Verificando-se, pois, que a questão em causa não foi sequer colocada pela recorrente na oposição que deduziu no âmbito do recurso de impugnação judicial da decisão da autoridade administrativa, temos por certo que o seu conhecimento nesta sede redundaria, não numa eventual reforma do decidido, mas antes na apreciação de questão nova que o tribunal recorrido não decidiu nem lhe cumpria ter decidido[2]. Como pode ler-se, ainda mais recentemente, entre outros, nos Acórdãos do STJ de 2-06-06 (Proc. n.º 4409/05) e 16-05-07 (CJ (STJ), 2007, Tomo II, pág. 183), o tribunal de recurso só pode conhecer as questões inseridas pelo recorrente nas conclusões da respectiva motivação e desde que as mesmas hajam sido apreciadas ou devessem ter sido na decisão recorrida, razão pela qual lhe está vedado pronunciar-se sobre questões que […] não tenham sido expressamente suscitadas e, por isso, objecto de conhecimento na decisão impugnada.

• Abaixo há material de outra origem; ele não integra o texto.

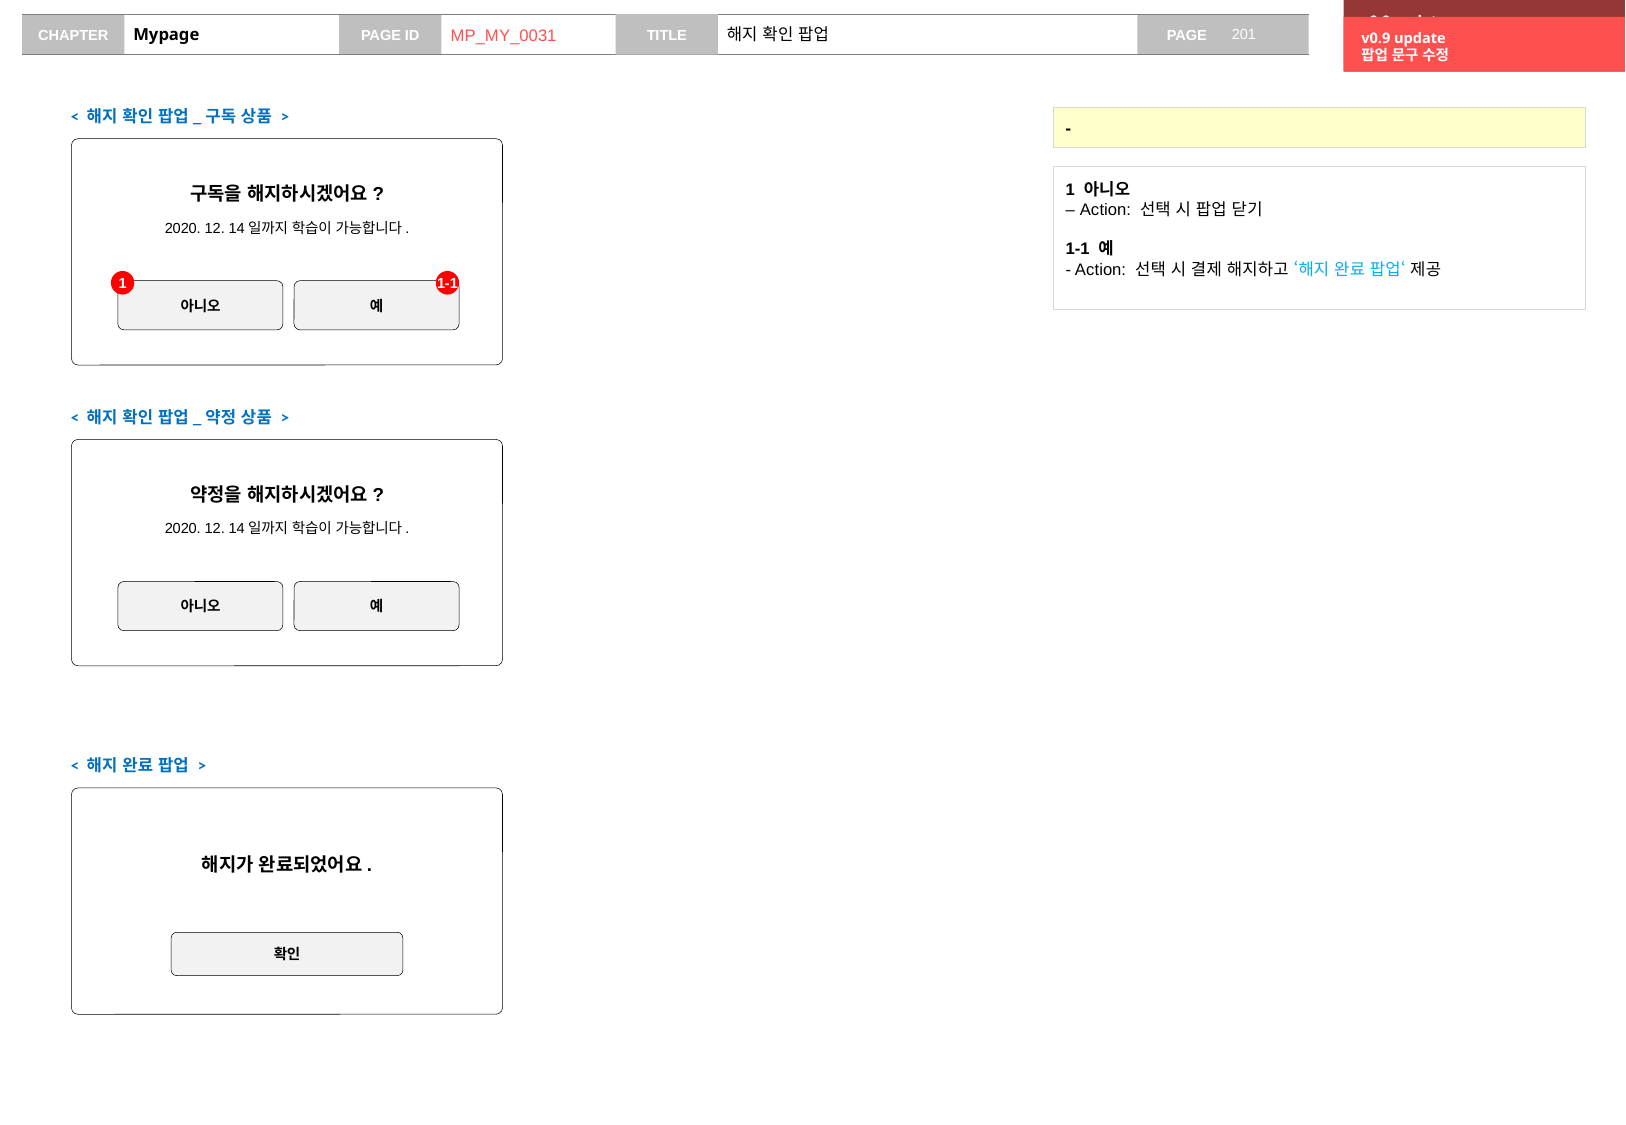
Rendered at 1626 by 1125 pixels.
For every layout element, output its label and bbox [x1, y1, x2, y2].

Daí que,e pelo sumariamente exposto, se nos afigurenão podertal questão ser agora conhecida no âmbito deste recurso, que assim deverá, nesta parte, ser liminarmente rejeitado.
***
3 – Termos em que, [e sem prejuízo de poder ser mesmo de equacionar a sua rejeição liminar, por manifesta improcedência – neste caso por simples decisão sumária do relator (arts. 417.º, n.º 6, alínea b), e 420.º, n.º 1, ambos do CPP) –] se emite parecerno sentido da improcedência do recurso.
III
Promovo se dê cumprimento ao disposto no art. 417.º, n.º 2 do CPP.
(processei e revi: art. 94, n.º 2, do CPP).
Lisboa, 8 de Novembro de 2010.
O Procurador – Geral Adjunto,
(João Rodrigues do Nascimento Vieira)
[1] - Assim, v.g., o Acórdão do STJ de 18-01-94, publicado no BMJ n.º 433, pág. 536, e, mais recentemente, os Acórdãos do mesmo STJ de 20.05.05 e de 16.05.07, publicados na CJ (STJ), 2005, Tomo III, pág.190, e 2007, Tomo II, pág. 182, respectivamente.
[2] - Vide ainda, sobre esta temática, o decidido no Acórdão do STJ de 31-01-91, In BMJ 403, pág. 382; e bem assim no Acórdão da Relação do Porto de 3-05-99, In BMJ 487, pág. 368.